Blaise Gango, whose first name draws a few laughs from the small group of students, continues about the new leader, Isaac Zida. “He comes from my village. If I were selfish, I would root for him, but he’ll stay there six months and strip down to civilian clothes. Then he’ll create his own party and with the money he will have piled up, he’ll bamboozle us for the next 30 years.”

Under the sun

Not everybody agrees. Serge Bayala, a student leader who took part in all the demonstrations sees in Lieutenant Colonel Zida a new Sankara, whom he refers to as his “prophet.”
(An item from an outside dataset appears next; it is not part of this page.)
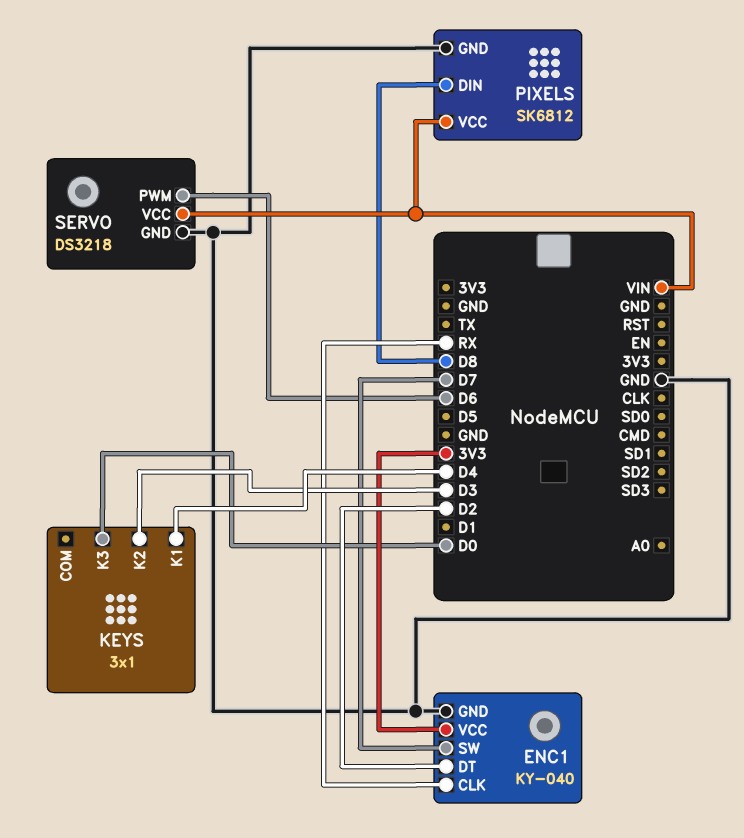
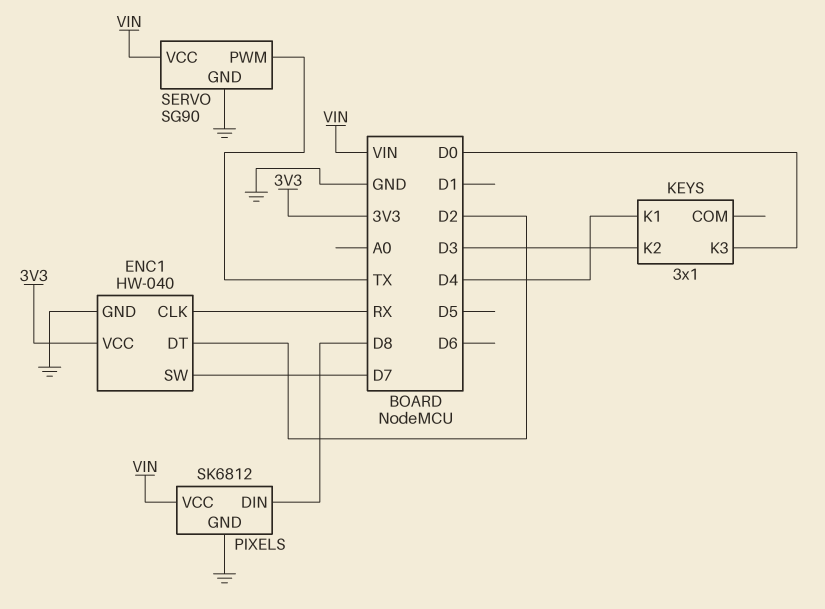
ENC1: KY-040 -> HW-040
SERVO: DS3218 -> SG90
SERVO pin PWM: D6 -> TX

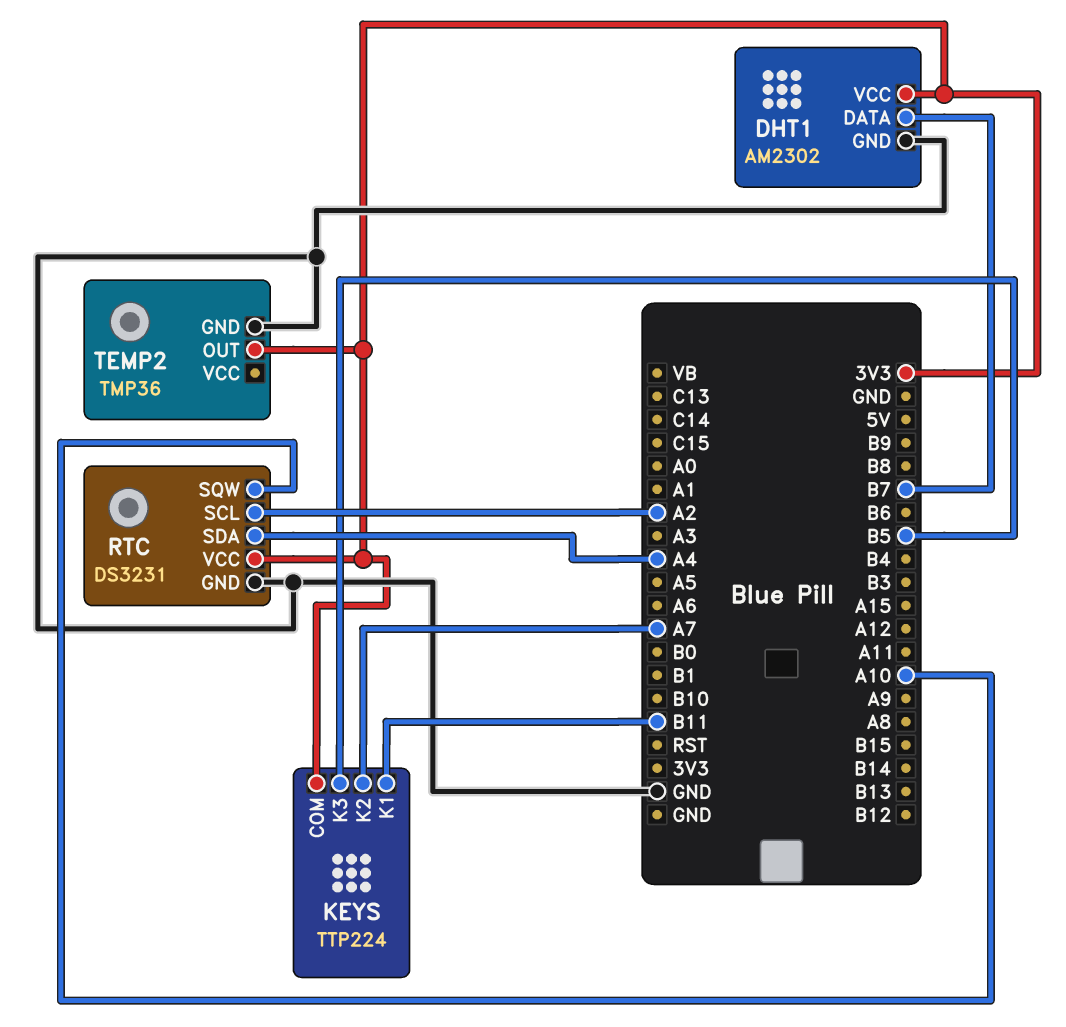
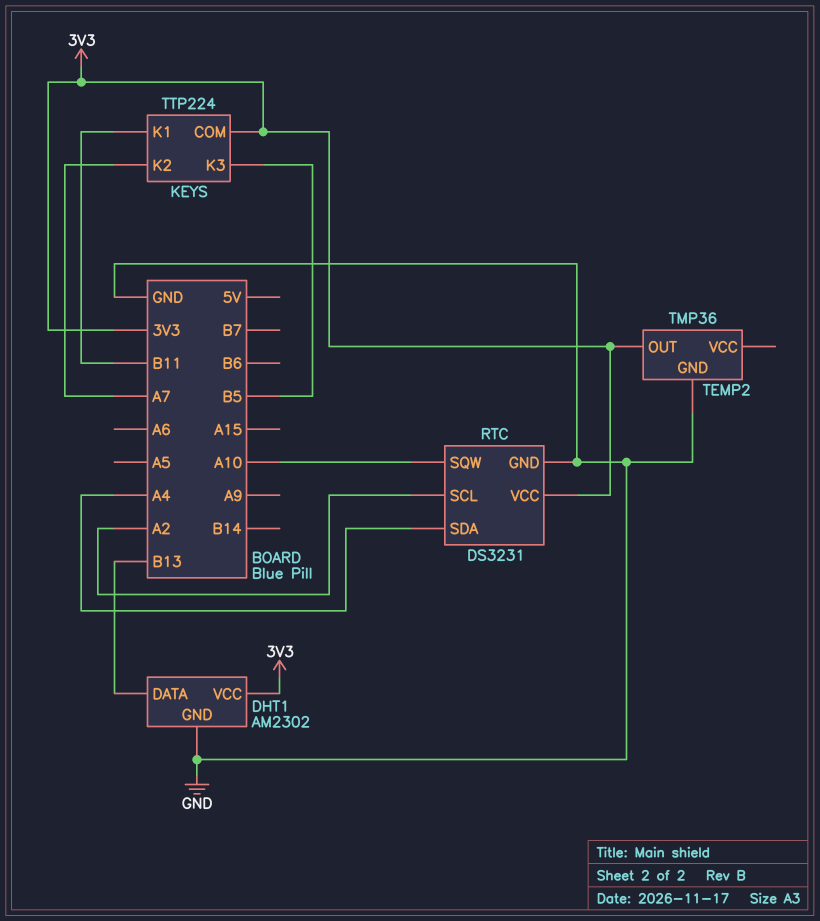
DHT1 pin DATA: B7 -> B13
Sankara was 37 when killed in a coup led by Compaoré, who ruled for the next 27 years.

“He says there’s no way he’ll decide the country’s future in air-conditioned offices, but instead outside in the sun with the people,” the campus activist argues.

Another student, Lassina Konaté, issues a cautious warning: “If he wants to hold on to power, we’ll take to the streets, but I’m not against him remaining in office during the transition.” 

Konaté later relives the past few weeks, when crowds opposing the strongman continued to grow. "I could hear gunfire, but everybody was marching forward. So for the first time, I thought: We are worthy of our country. We set fire to the National Assembly, which wasn’t our objective — but it was the only solution that Compaoré left us. After than, I knew he would leave. For once, he was wise.”

Konaté and Bayala are active members of "Civilian Broom" (Balai Citoyen, in French), a group launched in August 2013, which has been one of the spearheads of the uprising. Its two emblematic figures, Smokey, a rapper, and Smas’k Le Jah, a radio broadcaster, took Thomas Sankara as their movement’s rallying symbol, and intend to continue “raising awareness” for the birth of a “new Burkinabe.”

"Citizen Broom" spokesman Smokey — Photo: Balais Citoyen Facebook page

While the political opposition was actively participating in the movement against Compaoré’s plan to remain in power, it now campaigns for a power transfer to the civilians. But in the meantime, Civilian Broom backs the army’s control of the transition. “We might be wrong but, to this day, the fact that the military chose to listen to the people’s suffering shows we’re right,” says Sams’k Le Jah, who doesn’t hesitate to describe the country’s new leader as a rasta, before saying of his opponents, “They say 'Zida = Blaise' even though they all served the previous power. We distanced ourselves from this smear campaign.”

In addition to the former president’s scheme to extend his 27-year-old rule, the surrounding poverty and the lack of prospects for the younger generation — even as Compaoré and his family kept growing richer — also played a significant part in the storm of protests that carried off the regime.

Daouda Zida, “a sociologist working as a metallurgist,” was in the middle of the civil uprising. “We respect the parties that awaken the population, but we won’t tolerate that they turn us away from our fight,” he says. “The whole world is looking at Burkina Faso, even though the international community didn’t support our fight.”

Zacaria Ouedraogo, sitting next to the sociologist on the bench installed by the road, adds: “Now, whoever gets elected will need to do what the people want.”